The Securities Settlement System Reform Law will come into effect in Japan in early January 2003. The object of the law is to provide a uniform, safe and efficient book-entry settlement system for certain corporate, government, municipal and foreign bonds, commercial paper and beneficial interests. Shares, warrants and convertible bonds are outside the scope of the new system. A unified settlement system for all securities remains a goal for the future.
The settlement structure will be multi-layered. Transfer institutions will consist of top-tier clearing houses, and lower-tier securities companies and financial institutions acting as account-keeping institutions.
The new system is voluntary.
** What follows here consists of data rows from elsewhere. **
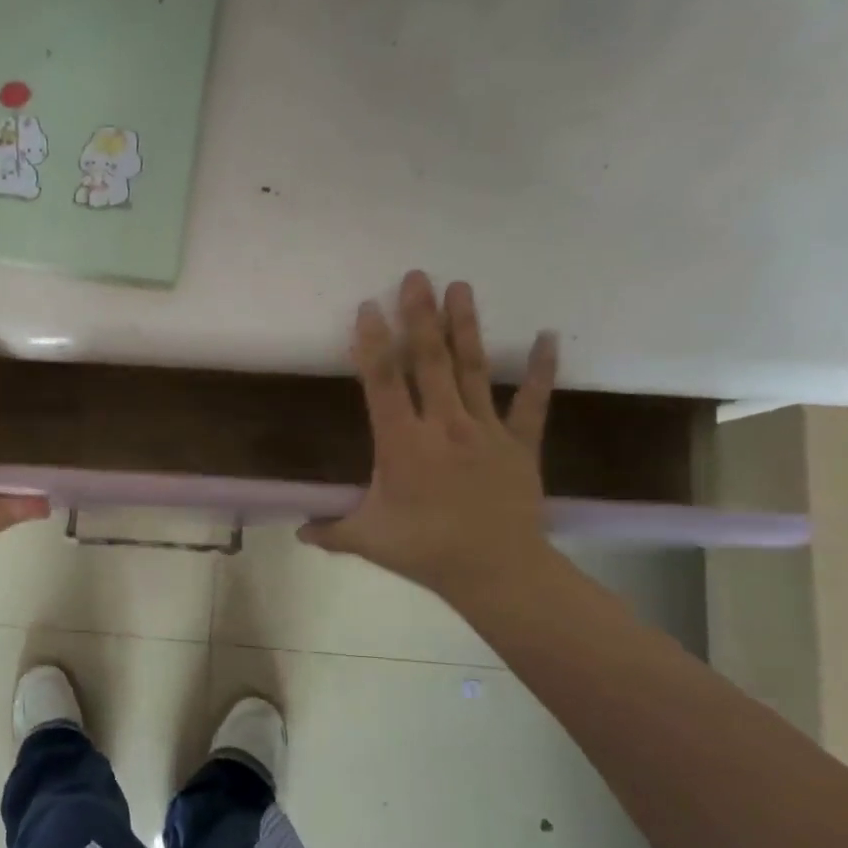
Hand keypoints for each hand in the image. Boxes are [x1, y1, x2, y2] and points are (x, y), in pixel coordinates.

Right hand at [299, 273, 557, 597]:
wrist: (497, 570)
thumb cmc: (425, 550)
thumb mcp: (367, 540)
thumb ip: (330, 530)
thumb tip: (296, 532)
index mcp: (402, 443)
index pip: (383, 383)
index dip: (373, 343)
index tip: (368, 307)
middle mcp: (443, 425)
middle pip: (429, 361)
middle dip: (420, 316)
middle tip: (416, 276)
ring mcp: (485, 429)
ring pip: (471, 369)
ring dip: (464, 326)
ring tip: (460, 286)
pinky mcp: (520, 442)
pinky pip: (532, 401)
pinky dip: (541, 370)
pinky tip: (550, 336)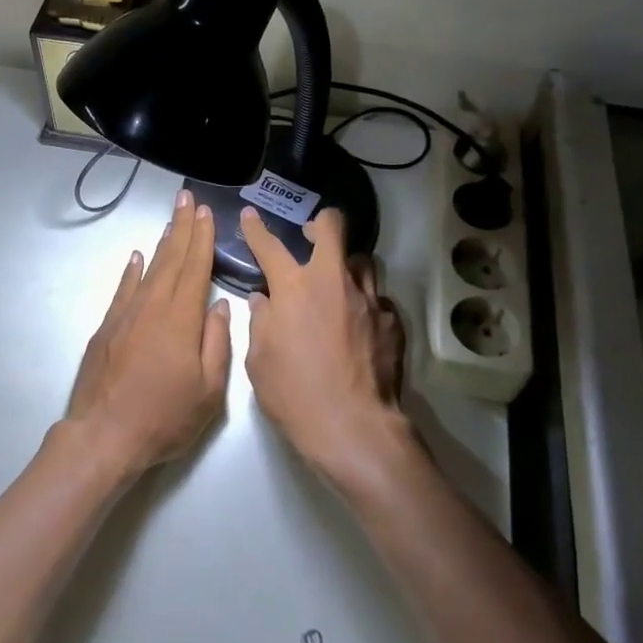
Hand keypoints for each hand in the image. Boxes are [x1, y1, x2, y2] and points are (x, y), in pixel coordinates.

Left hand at [64, 188, 233, 477]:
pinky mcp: (106, 328)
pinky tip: (136, 257)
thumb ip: (217, 342)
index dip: (202, 238)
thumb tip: (218, 304)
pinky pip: (123, 289)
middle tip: (187, 198)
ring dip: (161, 243)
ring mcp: (125, 315)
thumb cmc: (163, 417)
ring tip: (171, 220)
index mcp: (181, 319)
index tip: (206, 212)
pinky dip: (131, 271)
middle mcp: (152, 307)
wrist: (103, 436)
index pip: (195, 267)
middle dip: (182, 227)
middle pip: (171, 259)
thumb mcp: (208, 391)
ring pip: (148, 269)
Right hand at [241, 206, 407, 478]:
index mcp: (294, 287)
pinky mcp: (391, 320)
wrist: (353, 427)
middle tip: (311, 236)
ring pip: (362, 260)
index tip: (250, 216)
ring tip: (337, 283)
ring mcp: (367, 298)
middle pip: (333, 227)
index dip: (256, 229)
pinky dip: (363, 303)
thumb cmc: (294, 393)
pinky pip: (376, 298)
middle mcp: (333, 281)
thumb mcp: (258, 359)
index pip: (269, 245)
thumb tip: (264, 300)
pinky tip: (357, 324)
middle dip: (321, 223)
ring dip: (346, 265)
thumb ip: (260, 321)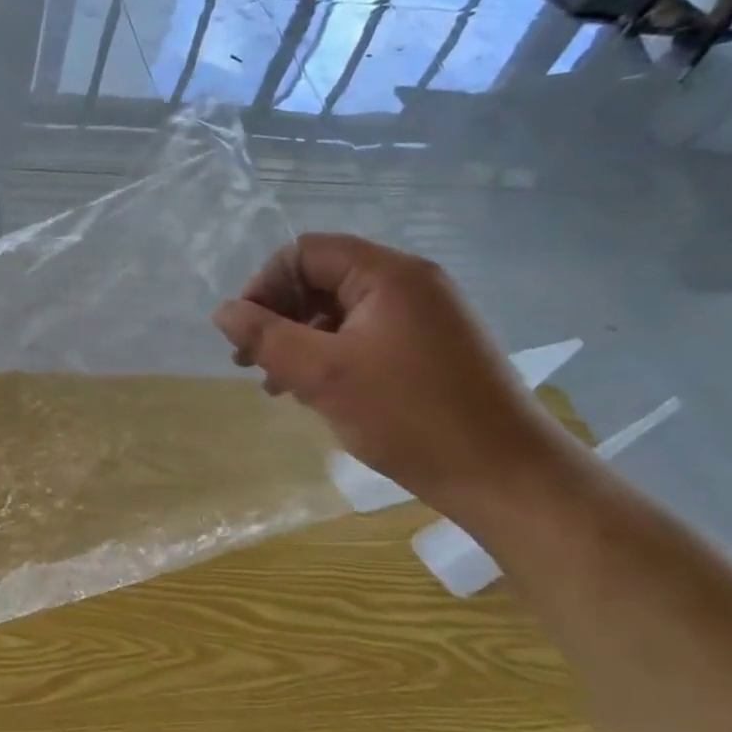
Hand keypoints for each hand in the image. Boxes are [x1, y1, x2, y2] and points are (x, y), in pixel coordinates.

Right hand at [212, 235, 569, 511]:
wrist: (509, 479)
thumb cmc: (409, 417)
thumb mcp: (322, 374)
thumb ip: (265, 336)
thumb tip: (223, 311)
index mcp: (389, 274)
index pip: (304, 253)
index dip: (264, 287)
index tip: (246, 335)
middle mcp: (411, 284)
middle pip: (323, 280)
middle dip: (280, 318)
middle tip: (254, 364)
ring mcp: (427, 317)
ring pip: (341, 312)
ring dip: (302, 341)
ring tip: (280, 386)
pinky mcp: (434, 349)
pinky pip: (367, 336)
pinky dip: (333, 356)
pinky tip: (318, 393)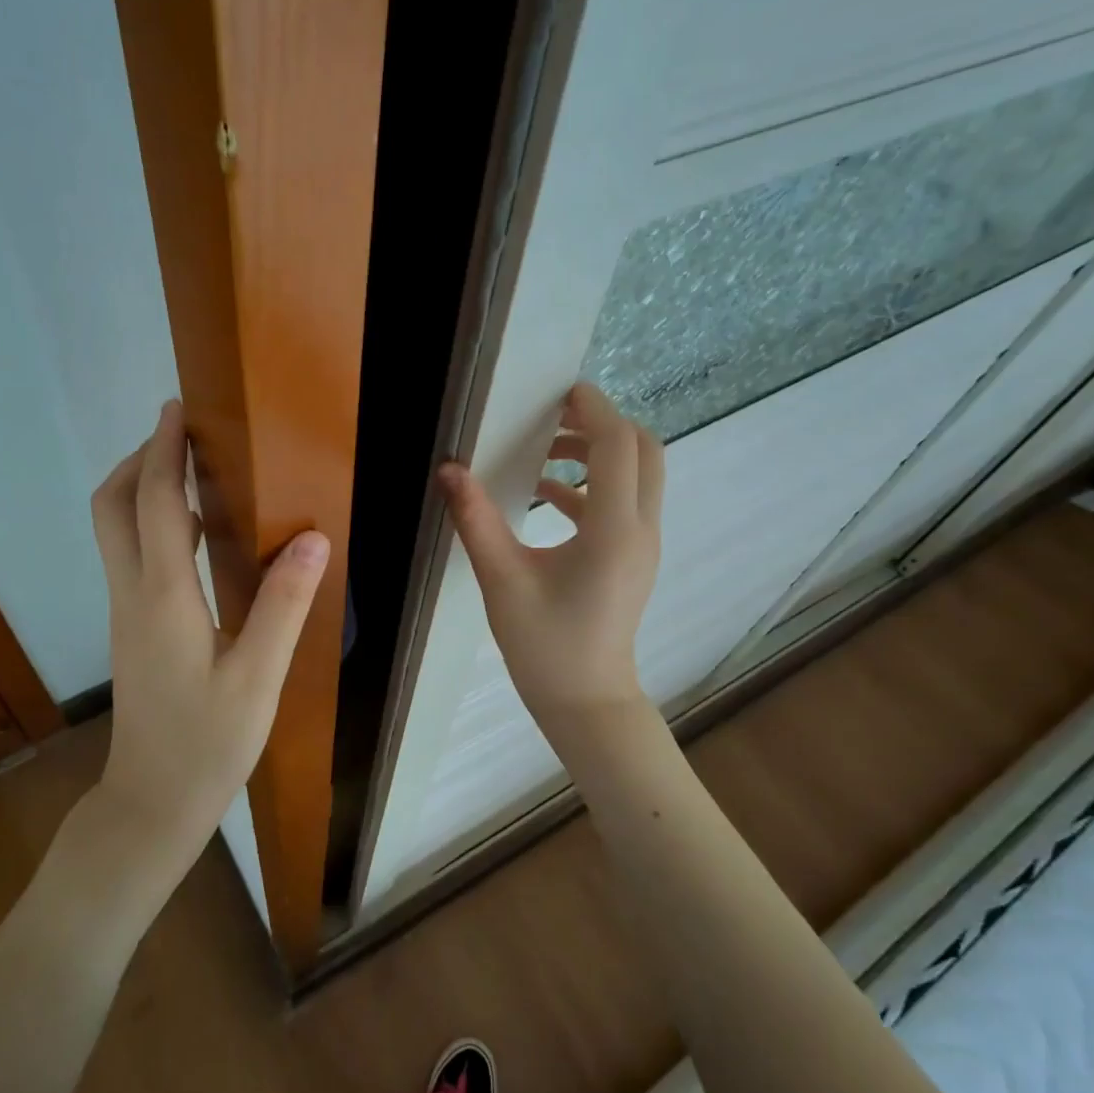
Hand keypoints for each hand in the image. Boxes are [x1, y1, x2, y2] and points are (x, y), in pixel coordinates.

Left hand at [89, 400, 329, 868]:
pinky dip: (152, 524)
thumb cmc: (208, 744)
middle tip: (183, 437)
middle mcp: (133, 594)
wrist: (152, 802)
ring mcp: (126, 612)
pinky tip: (196, 537)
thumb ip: (284, 605)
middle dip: (140, 461)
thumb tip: (311, 536)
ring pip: (115, 530)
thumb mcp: (258, 678)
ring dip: (143, 489)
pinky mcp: (132, 629)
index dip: (165, 451)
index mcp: (164, 598)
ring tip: (193, 473)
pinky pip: (130, 555)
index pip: (156, 503)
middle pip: (112, 506)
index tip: (178, 409)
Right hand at [438, 381, 663, 733]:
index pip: (617, 445)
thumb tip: (448, 470)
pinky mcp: (633, 559)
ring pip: (638, 475)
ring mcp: (643, 545)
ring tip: (542, 454)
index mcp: (614, 530)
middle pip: (644, 450)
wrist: (586, 701)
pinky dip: (592, 487)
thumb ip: (476, 519)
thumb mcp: (502, 579)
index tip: (559, 391)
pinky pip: (624, 504)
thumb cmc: (544, 645)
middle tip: (554, 417)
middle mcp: (641, 529)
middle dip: (603, 424)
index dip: (592, 409)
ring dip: (598, 453)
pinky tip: (544, 497)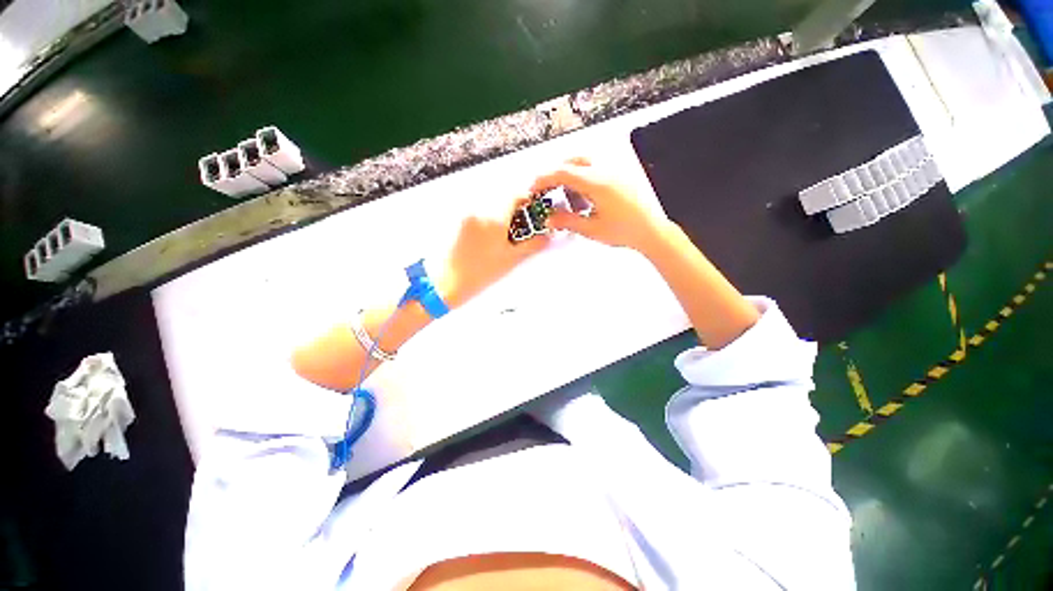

Issuers may choose whether to use the new system, usually at the time of each offering of securities.
Dematerialization (paperless securities)
In the new system, in general, issuers will no longer be required to issue certificates but to notify clearing houses, which will credit issued securities to investors' accounts and notify necessary lower account-keeping institutions, and such account-keeping institutions will respectively do so. Transferors will be required to notify transfer institutions, which will debit and credit the relevant investors' accounts with transferred securities. The person of record of such accounts will be presumed to be the valid owner. Transfers of securities will only be effective when recorded on the transferees' accounts at the transfer institutions. Investors will notify transfer institutions of any redemption and the institutions will debit redeemed securities from the investors' accounts. If a transfer institution wrongly credits an investor's account, the relevant transfer institutions would have no claim against a bona fide purchaser for value who acquires such securities from the transferring investor.
Investors protection trust
Under the law, clearing houses will be required to enter into trust agreements in order to compensate investors for loss or damage incurred, up to a certain amount, in the event a certain transfer institution becomes insolvent before satisfying its obligations with respect to incorrect account records. Account-keeping institutions will be required to make certain contributions to an investors' protection trust fund. Investors' protection trust legislation does not apply to institutional investors.